Sources close to Eaves told DailyMail.com he was top of his class at private Jackson Preparatory School, and described him as an ‘animal lover’ whose numerous pets include a raccoon and a parrot.
However, on Saturday the teenager from Madison, MS, swept the internet in a video that showed him pull a hamster from a cage, bite off its head, and hurl its body into the distance – shrieking with laughter.
According to sources connected to the incident, the party of college students force-fed the hamster vodka and ‘hot-boxed’ its cage with marijuana before the sickening stunt.
The footage, allegedly filmed during a drunken spring break party in Florida, could see Eaves charged with felony animal cruelty charges, which carry a maximum jail term of five years and $5,000 in fines.

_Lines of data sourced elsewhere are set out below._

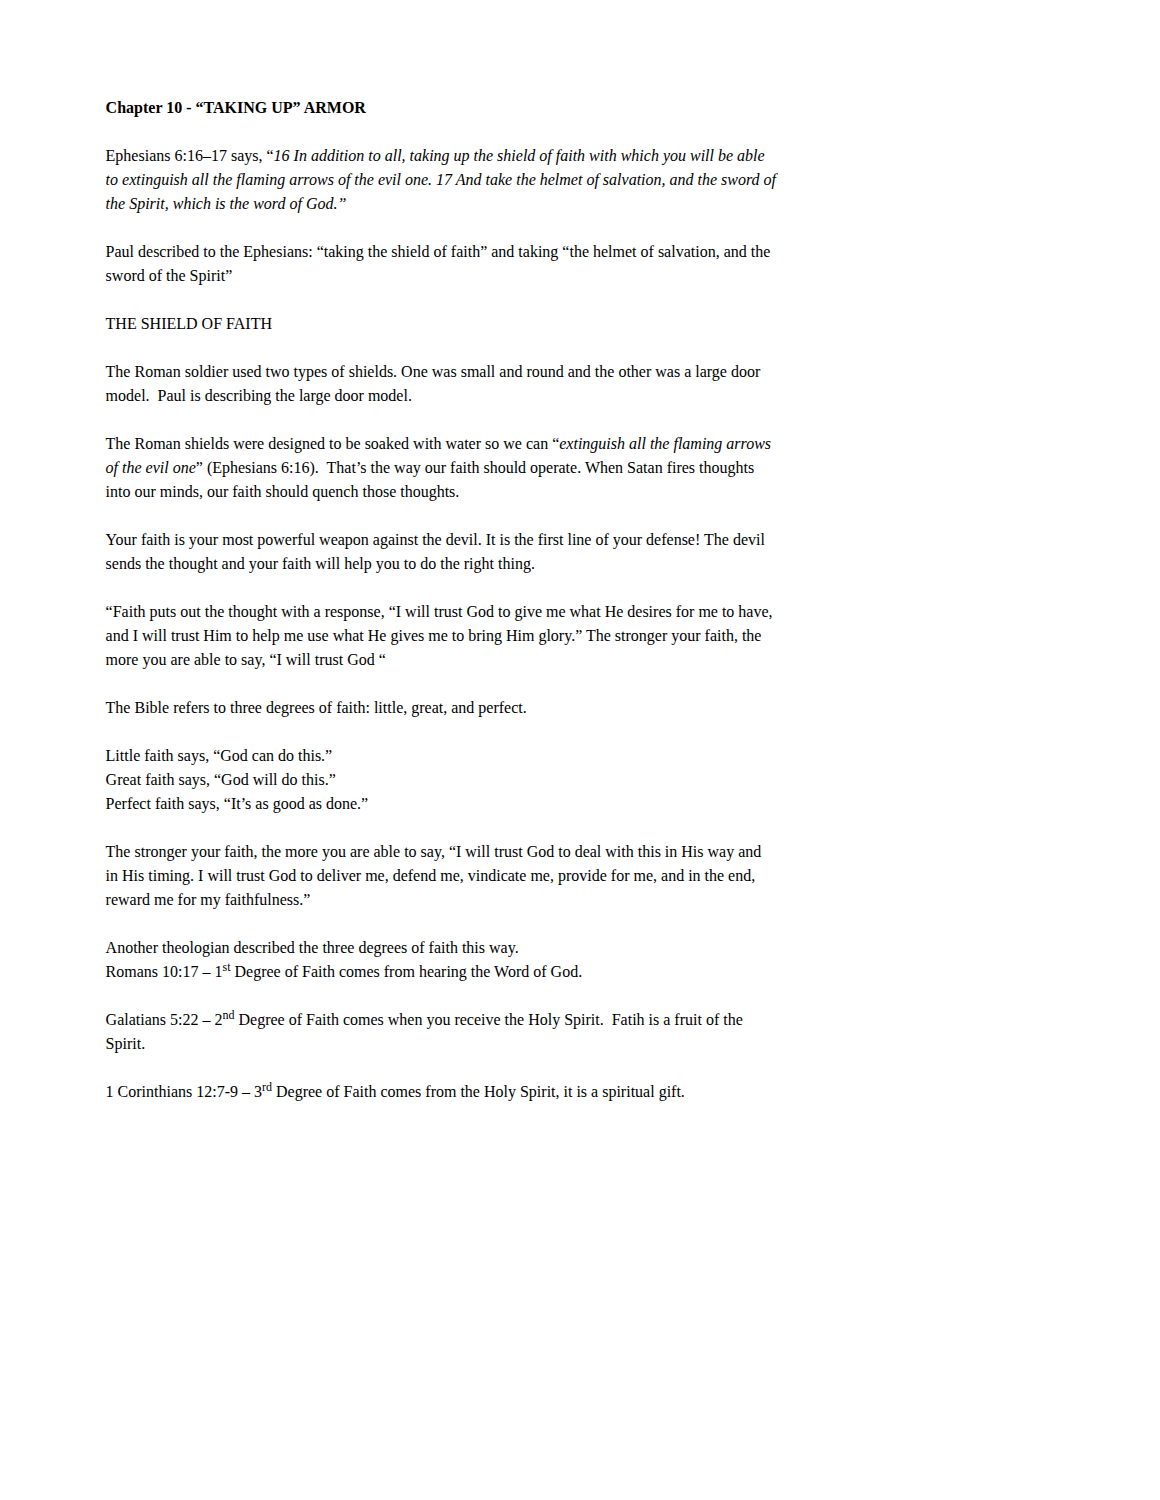Chapter 10 - “TAKING UP” ARMOR
Ephesians 6:16–17 says, “16 In addition to all, taking up the shield of faith with which you will be able to extinguish all the flaming arrows of the evil one. 17 And take the helmet of salvation, and the sword of the Spirit, which is the word of God.”
Paul described to the Ephesians: “taking the shield of faith” and taking “the helmet of salvation, and the sword of the Spirit”
THE SHIELD OF FAITH
The Roman soldier used two types of shields. One was small and round and the other was a large door model. Paul is describing the large door model.
The Roman shields were designed to be soaked with water so we can “extinguish all the flaming arrows of the evil one” (Ephesians 6:16). That’s the way our faith should operate. When Satan fires thoughts into our minds, our faith should quench those thoughts.
Your faith is your most powerful weapon against the devil. It is the first line of your defense! The devil sends the thought and your faith will help you to do the right thing.
“Faith puts out the thought with a response, “I will trust God to give me what He desires for me to have, and I will trust Him to help me use what He gives me to bring Him glory.” The stronger your faith, the more you are able to say, “I will trust God “
The Bible refers to three degrees of faith: little, great, and perfect.
Little faith says, “God can do this.”
Great faith says, “God will do this.”
Perfect faith says, “It’s as good as done.”
The stronger your faith, the more you are able to say, “I will trust God to deal with this in His way and in His timing. I will trust God to deliver me, defend me, vindicate me, provide for me, and in the end, reward me for my faithfulness.”
Another theologian described the three degrees of faith this way.
Romans 10:17 – 1st Degree of Faith comes from hearing the Word of God.
Galatians 5:22 – 2nd Degree of Faith comes when you receive the Holy Spirit. Fatih is a fruit of the Spirit.
1 Corinthians 12:7-9 – 3rd Degree of Faith comes from the Holy Spirit, it is a spiritual gift.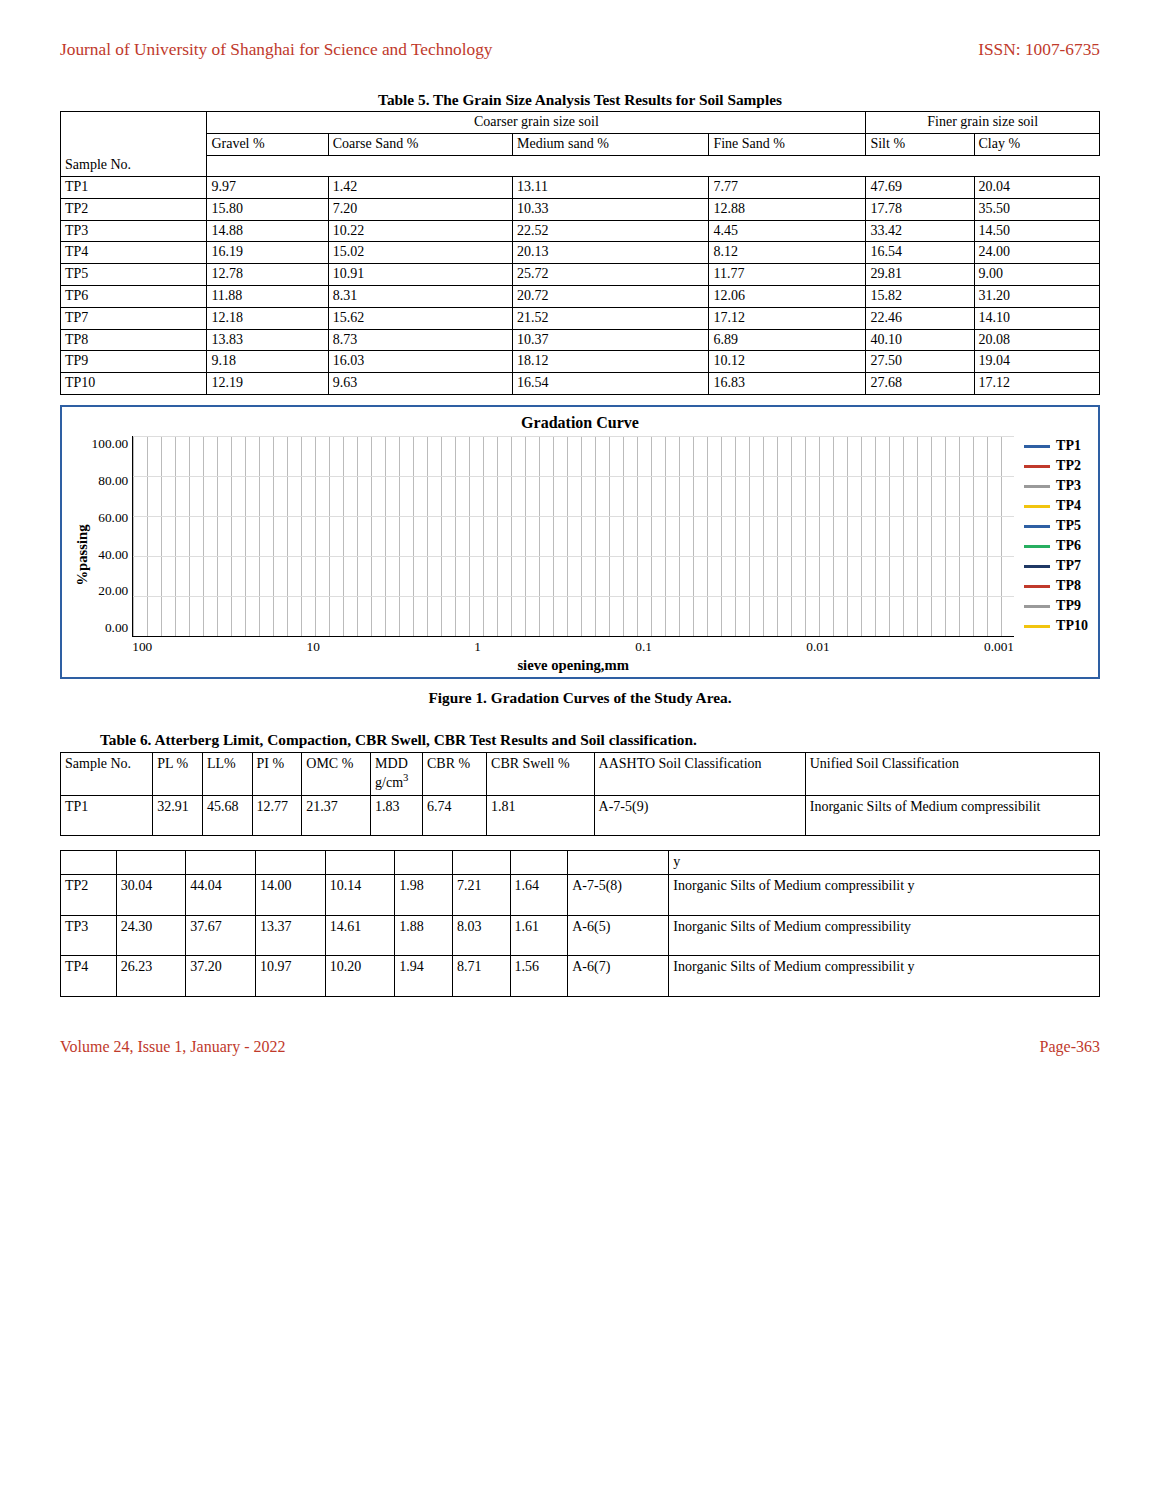Journal of University of Shanghai for Science and Technology
ISSN: 1007-6735
Table 5. The Grain Size Analysis Test Results for Soil Samples
| | Coarser grain size soil | Finer grain size soil |
| --- | --- | --- |
| Gravel % | Coarse Sand % | Medium sand % | Fine Sand % | Silt % | Clay % |
| Sample No. | |
| TP1 | 9.97 | 1.42 | 13.11 | 7.77 | 47.69 | 20.04 |
| TP2 | 15.80 | 7.20 | 10.33 | 12.88 | 17.78 | 35.50 |
| TP3 | 14.88 | 10.22 | 22.52 | 4.45 | 33.42 | 14.50 |
| TP4 | 16.19 | 15.02 | 20.13 | 8.12 | 16.54 | 24.00 |
| TP5 | 12.78 | 10.91 | 25.72 | 11.77 | 29.81 | 9.00 |
| TP6 | 11.88 | 8.31 | 20.72 | 12.06 | 15.82 | 31.20 |
| TP7 | 12.18 | 15.62 | 21.52 | 17.12 | 22.46 | 14.10 |
| TP8 | 13.83 | 8.73 | 10.37 | 6.89 | 40.10 | 20.08 |
| TP9 | 9.18 | 16.03 | 18.12 | 10.12 | 27.50 | 19.04 |
| TP10 | 12.19 | 9.63 | 16.54 | 16.83 | 27.68 | 17.12 |
Gradation Curve
%passing
100.00 80.00 60.00 40.00 20.00 0.00
100 10 1 0.1 0.01 0.001
sieve opening,mm
TP1
TP2
TP3
TP4
TP5
TP6
TP7
TP8
TP9
TP10
Figure 1. Gradation Curves of the Study Area.
Table 6. Atterberg Limit, Compaction, CBR Swell, CBR Test Results and Soil classification.
| Sample No. | PL % | LL% | PI % | OMC % | MDD g/cm 3 | CBR % | CBR Swell % | AASHTO Soil Classification | Unified Soil Classification |
| --- | --- | --- | --- | --- | --- | --- | --- | --- | --- |
| TP1 | 32.91 | 45.68 | 12.77 | 21.37 | 1.83 | 6.74 | 1.81 | A-7-5(9) | Inorganic Silts of Medium compressibilit |
| | | | | | | | | | y |
| TP2 | 30.04 | 44.04 | 14.00 | 10.14 | 1.98 | 7.21 | 1.64 | A-7-5(8) | Inorganic Silts of Medium compressibilit y |
| TP3 | 24.30 | 37.67 | 13.37 | 14.61 | 1.88 | 8.03 | 1.61 | A-6(5) | Inorganic Silts of Medium compressibility |
| TP4 | 26.23 | 37.20 | 10.97 | 10.20 | 1.94 | 8.71 | 1.56 | A-6(7) | Inorganic Silts of Medium compressibilit y |
Volume 24, Issue 1, January - 2022
Page-363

Radar Online reports that the Mississippi Phi Delta Theta President said that the group was “disappointed and disgusted in Brady’s actions, saying, “These actions are inconsistent with what we believe as men of Phi Delta Theta and are inconsistent with the creed of the University of Mississippi… [the] incident … is in no way associated with any chapter activity of Phi Delta Theta.”
They also report that University of Mississippi officials were also investigating the incident with the University’s Vice Chancellor for Student Affairs stating that “appropriate steps” would be taken once they gather all the facts in the situation.